_About this exercise_.
Continue the article on OpenAI's Advanced Account Security feature, starting after its last sentence.

_Document extract_.
[Start of Attachment]

OpenAI、ChatGPTとCodexに高度なアカウントセキュリティ機能を導入 Introducing Advanced Account Security

OpenAI has introduced a new feature called Advanced Account Security aimed at users of ChatGPT and its coding agent Codex. The move reflects growing concern that as AI assistants become more deeply embedded in day-to-day work and software development, the consequences of an account takeover have expanded well beyond conventional data leakage.

According to the announcement, the feature is designed to strengthen protection against phishing and unauthorized logins, with particular emphasis on usage scenarios where developers connect Codex to repositories, API keys, and sensitive coding environments. While OpenAI has not detailed every component, the offering appears to include more rigorous multi-factor authentication, improved detection of suspicious sign-in activity, and tighter session management for both web and agent-based access.

The rationale is straightforward: as AI agents gain greater autonomy, credentials and connection tokens are no longer just gateways to personal information. A compromised ChatGPT or Codex account can potentially expose linked source code, allow modifications to repositories, or even provide a foothold into production systems through chained integrations. That elevates account hygiene from an individual concern to something closer to enterprise security posture.

The context surrounding the launch is notable. Over the past two years, AI platform vendors have steadily added enterprise-grade controls. GitHub has expanded administrative and policy tooling around Copilot, while Anthropic has pushed audit logging and SSO support for Claude's enterprise tier. Account protection is increasingly becoming a competitive surface for AI providers, alongside model quality and pricing. OpenAI's move can be read in part as a response to that broader trend, and in part as recognition that Codex in particular handles materials with a much higher blast radius than a typical chatbot session.

The threat landscape backs this up. Supply-chain attacks targeting OAuth tokens issued to developer tools have grown more frequent, and security researchers have documented cases of ChatGPT account credentials being traded on dark web marketplaces, sometimes harvested by infostealer malware running on developer machines. Users who have linked their accounts to GitHub, cloud providers, or internal systems face a meaningfully larger attack surface than those who use ChatGPT only for casual queries. In that environment, stronger authentication options are arguably overdue.

[End of Attachment]

_Stored records_.
[Start of Attachment]

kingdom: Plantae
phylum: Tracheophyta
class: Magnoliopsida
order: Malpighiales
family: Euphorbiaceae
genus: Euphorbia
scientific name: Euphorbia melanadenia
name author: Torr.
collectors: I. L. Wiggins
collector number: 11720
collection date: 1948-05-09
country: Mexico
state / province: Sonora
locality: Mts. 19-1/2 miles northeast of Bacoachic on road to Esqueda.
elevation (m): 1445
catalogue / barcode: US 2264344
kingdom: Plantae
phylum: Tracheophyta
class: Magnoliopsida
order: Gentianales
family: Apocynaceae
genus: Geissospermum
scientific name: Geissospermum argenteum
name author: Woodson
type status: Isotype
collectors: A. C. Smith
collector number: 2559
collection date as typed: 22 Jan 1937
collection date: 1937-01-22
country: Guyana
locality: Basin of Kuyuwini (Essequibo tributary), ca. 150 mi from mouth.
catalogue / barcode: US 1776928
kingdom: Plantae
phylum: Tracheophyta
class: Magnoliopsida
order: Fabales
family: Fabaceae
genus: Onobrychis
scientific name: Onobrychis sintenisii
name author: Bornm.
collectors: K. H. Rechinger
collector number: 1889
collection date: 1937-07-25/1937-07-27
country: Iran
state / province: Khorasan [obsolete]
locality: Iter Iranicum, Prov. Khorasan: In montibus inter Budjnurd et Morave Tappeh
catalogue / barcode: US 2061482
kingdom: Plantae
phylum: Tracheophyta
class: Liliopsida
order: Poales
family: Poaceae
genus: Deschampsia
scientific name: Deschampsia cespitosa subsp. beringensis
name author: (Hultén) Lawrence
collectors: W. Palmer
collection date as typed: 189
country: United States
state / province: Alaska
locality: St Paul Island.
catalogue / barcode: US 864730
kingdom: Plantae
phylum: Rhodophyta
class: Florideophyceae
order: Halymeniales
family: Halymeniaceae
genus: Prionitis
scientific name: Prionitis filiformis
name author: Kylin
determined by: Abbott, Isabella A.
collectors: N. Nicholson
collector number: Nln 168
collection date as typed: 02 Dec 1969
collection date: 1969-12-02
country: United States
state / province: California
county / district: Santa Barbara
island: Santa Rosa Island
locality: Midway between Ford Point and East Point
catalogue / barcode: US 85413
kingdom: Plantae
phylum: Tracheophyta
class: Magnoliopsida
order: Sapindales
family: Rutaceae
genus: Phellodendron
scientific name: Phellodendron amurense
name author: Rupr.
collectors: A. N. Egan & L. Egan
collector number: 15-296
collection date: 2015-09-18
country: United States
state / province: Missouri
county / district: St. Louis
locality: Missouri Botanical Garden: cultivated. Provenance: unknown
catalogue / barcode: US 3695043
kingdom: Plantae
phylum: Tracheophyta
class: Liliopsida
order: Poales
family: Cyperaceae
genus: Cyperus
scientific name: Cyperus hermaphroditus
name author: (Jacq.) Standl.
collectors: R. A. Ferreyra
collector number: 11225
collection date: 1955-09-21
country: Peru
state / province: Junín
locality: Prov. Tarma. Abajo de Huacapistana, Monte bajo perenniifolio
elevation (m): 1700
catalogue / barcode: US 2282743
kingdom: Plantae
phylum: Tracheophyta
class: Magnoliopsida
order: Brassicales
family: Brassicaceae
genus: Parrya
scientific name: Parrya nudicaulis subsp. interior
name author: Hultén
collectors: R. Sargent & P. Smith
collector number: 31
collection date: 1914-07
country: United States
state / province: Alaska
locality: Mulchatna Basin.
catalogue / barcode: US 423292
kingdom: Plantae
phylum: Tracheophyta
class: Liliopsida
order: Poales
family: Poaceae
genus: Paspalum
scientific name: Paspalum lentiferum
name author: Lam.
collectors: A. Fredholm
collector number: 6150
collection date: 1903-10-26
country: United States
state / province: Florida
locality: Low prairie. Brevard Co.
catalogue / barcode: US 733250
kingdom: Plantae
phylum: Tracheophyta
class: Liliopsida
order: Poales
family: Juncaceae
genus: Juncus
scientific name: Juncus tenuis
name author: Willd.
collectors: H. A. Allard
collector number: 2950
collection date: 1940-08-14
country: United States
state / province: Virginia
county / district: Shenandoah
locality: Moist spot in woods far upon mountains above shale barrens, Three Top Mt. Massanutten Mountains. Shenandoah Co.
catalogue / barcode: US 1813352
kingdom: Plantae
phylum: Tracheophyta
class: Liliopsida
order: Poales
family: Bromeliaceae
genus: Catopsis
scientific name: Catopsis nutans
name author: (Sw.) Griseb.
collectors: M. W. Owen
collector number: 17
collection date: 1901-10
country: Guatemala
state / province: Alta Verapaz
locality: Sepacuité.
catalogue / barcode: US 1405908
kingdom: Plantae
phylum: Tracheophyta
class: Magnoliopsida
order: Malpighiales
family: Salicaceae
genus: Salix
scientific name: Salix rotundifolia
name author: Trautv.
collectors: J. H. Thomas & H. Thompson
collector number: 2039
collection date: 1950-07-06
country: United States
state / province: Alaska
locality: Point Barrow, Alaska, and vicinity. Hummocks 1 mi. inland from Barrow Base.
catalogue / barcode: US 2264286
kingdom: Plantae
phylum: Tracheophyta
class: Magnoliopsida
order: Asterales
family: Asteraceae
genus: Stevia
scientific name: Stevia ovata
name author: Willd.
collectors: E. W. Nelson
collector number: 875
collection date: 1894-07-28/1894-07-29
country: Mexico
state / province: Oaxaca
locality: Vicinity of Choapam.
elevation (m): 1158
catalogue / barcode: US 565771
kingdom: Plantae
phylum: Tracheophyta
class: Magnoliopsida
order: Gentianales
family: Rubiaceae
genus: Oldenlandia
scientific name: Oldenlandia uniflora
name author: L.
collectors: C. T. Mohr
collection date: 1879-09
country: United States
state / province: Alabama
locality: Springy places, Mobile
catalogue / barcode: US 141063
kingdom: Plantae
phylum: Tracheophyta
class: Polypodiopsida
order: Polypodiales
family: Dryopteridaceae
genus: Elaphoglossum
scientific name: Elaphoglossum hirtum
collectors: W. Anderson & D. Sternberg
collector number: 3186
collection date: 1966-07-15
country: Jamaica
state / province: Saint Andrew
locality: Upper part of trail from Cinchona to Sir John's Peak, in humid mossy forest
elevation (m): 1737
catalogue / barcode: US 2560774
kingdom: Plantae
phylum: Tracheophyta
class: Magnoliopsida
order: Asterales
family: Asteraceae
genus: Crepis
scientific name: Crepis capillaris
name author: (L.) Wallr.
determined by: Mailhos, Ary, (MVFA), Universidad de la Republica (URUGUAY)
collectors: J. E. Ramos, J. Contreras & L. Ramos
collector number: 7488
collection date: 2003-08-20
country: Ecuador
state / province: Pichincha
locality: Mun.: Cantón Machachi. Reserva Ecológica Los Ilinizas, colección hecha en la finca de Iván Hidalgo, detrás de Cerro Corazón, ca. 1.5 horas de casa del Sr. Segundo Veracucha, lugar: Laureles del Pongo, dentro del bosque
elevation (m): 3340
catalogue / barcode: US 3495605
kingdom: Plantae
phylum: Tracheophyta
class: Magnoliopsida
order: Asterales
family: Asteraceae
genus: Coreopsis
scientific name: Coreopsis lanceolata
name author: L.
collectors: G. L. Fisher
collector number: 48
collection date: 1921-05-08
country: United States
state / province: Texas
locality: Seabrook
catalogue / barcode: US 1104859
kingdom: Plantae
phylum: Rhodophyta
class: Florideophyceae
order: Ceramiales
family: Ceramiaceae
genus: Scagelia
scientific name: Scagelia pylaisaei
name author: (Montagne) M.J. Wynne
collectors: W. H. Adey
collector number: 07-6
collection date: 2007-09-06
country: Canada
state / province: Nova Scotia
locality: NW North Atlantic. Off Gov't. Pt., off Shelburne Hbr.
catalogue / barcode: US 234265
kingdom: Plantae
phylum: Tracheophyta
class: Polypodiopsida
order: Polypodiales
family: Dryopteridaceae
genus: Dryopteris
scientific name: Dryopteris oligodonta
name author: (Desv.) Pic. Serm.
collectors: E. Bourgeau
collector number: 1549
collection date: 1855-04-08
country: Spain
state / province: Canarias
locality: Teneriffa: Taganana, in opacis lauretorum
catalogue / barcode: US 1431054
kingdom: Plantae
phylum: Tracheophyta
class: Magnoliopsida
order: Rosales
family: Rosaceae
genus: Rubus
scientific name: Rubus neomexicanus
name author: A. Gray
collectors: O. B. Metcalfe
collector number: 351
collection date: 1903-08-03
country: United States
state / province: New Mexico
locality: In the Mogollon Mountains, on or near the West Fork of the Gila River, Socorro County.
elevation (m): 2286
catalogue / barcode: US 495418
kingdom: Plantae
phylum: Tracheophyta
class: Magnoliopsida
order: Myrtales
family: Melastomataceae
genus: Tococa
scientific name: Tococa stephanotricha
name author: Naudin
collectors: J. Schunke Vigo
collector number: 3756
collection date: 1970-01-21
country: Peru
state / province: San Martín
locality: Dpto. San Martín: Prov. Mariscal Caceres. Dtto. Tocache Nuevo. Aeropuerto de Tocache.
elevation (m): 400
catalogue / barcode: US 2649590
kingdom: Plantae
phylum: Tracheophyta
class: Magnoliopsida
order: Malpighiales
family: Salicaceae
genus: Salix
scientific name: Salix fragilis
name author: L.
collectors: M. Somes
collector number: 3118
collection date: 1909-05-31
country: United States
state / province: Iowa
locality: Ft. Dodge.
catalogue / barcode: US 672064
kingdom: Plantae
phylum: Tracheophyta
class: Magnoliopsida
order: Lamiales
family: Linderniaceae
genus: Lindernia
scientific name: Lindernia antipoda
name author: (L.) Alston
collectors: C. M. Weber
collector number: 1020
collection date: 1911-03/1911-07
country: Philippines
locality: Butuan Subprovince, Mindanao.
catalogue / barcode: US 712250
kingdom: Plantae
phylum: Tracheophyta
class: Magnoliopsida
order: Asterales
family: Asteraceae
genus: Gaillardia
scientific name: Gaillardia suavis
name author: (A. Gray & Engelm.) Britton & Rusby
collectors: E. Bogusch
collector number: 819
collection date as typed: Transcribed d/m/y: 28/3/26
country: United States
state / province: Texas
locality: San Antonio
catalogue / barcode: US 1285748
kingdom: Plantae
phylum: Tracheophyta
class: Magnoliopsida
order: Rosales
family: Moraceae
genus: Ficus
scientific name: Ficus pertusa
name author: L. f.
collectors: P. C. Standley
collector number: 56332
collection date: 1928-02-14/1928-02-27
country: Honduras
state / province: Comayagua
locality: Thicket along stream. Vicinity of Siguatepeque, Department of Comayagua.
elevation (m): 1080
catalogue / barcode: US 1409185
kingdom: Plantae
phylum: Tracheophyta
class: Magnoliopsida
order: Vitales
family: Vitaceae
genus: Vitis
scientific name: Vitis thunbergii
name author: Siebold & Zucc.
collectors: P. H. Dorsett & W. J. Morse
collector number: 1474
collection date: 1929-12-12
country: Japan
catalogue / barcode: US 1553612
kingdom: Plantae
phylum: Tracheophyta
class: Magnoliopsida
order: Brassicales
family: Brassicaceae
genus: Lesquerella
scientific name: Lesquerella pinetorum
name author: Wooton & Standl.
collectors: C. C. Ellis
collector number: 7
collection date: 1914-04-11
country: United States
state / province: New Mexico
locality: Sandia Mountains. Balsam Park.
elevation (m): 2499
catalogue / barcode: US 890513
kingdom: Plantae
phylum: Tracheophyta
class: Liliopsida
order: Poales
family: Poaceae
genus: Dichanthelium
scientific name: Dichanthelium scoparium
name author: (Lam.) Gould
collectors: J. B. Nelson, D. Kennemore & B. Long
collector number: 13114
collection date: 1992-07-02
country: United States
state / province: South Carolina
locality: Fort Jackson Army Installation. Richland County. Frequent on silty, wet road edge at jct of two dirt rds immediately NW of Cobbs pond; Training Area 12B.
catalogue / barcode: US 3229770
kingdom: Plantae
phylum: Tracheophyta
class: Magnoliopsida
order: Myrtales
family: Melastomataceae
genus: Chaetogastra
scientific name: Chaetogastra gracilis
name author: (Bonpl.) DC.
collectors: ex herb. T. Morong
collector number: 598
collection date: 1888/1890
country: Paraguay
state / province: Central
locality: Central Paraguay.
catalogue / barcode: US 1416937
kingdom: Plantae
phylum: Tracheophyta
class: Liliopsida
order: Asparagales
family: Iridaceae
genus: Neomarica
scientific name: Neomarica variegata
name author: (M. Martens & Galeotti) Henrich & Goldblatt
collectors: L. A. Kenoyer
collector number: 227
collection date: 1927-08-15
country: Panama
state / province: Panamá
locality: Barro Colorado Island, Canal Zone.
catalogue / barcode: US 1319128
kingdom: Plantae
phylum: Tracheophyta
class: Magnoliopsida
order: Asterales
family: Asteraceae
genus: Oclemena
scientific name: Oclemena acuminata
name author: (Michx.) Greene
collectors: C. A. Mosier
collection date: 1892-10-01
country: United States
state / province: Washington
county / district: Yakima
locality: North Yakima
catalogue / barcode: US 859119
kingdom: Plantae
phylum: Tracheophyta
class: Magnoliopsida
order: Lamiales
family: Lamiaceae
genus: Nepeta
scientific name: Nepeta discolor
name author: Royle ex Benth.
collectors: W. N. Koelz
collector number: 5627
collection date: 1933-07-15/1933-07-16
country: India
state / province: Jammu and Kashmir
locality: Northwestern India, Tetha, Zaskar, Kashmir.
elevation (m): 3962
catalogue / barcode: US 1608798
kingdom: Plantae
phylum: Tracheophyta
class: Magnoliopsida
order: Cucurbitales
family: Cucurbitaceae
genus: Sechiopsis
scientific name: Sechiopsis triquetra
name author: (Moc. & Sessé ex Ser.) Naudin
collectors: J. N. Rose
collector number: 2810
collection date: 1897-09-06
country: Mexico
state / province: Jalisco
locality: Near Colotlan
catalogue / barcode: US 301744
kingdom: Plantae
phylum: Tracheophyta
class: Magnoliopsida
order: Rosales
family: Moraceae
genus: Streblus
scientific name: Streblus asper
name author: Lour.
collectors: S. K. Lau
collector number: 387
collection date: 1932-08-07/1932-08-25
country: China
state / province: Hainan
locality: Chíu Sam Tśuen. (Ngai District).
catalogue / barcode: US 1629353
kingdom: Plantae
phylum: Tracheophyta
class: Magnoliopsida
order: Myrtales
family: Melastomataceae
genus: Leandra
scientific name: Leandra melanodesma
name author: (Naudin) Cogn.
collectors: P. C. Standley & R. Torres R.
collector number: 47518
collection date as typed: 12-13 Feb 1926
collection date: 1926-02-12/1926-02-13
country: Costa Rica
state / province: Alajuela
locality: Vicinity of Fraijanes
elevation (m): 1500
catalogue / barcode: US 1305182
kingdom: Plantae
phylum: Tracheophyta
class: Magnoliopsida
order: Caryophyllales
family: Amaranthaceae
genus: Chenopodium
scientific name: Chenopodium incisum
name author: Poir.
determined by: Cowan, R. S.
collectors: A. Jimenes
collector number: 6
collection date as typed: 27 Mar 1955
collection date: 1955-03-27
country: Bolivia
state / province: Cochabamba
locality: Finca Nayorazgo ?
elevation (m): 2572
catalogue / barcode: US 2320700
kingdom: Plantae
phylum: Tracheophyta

[End of Attachment]

_Task response_.
For end users, the practical implication is that adopting hardware security keys, passkeys, or app-based MFA is likely to become the default expectation rather than a power-user choice. Organizations deploying Codex across engineering teams may also find that the new controls simplify compliance conversations, particularly where source code touches regulated data. It remains to be seen how granular the administrative controls will be, and whether features such as device binding or anomaly-based session revocation will be exposed to individual users or reserved for business plans.

There are open questions worth watching. OpenAI has not, at least publicly, clarified how Advanced Account Security interacts with third-party identity providers, nor how it will handle the growing class of agentic workflows in which Codex acts on behalf of a user across multiple services. As AI agents start to hold long-lived tokens for code hosting platforms, cloud consoles, and internal APIs, the question of how to scope, rotate, and revoke that access cleanly is becoming one of the harder problems in the space. Advanced Account Security appears to be a first step rather than a complete answer.

Still, the announcement signals that OpenAI views account integrity as foundational infrastructure for the next phase of its product strategy, in which individual developers and enterprises alike are expected to wire AI into core workflows. If that vision plays out, features that today look like security add-ons may soon be regarded as table stakes for any AI platform with privileged access to a user's code and operational systems.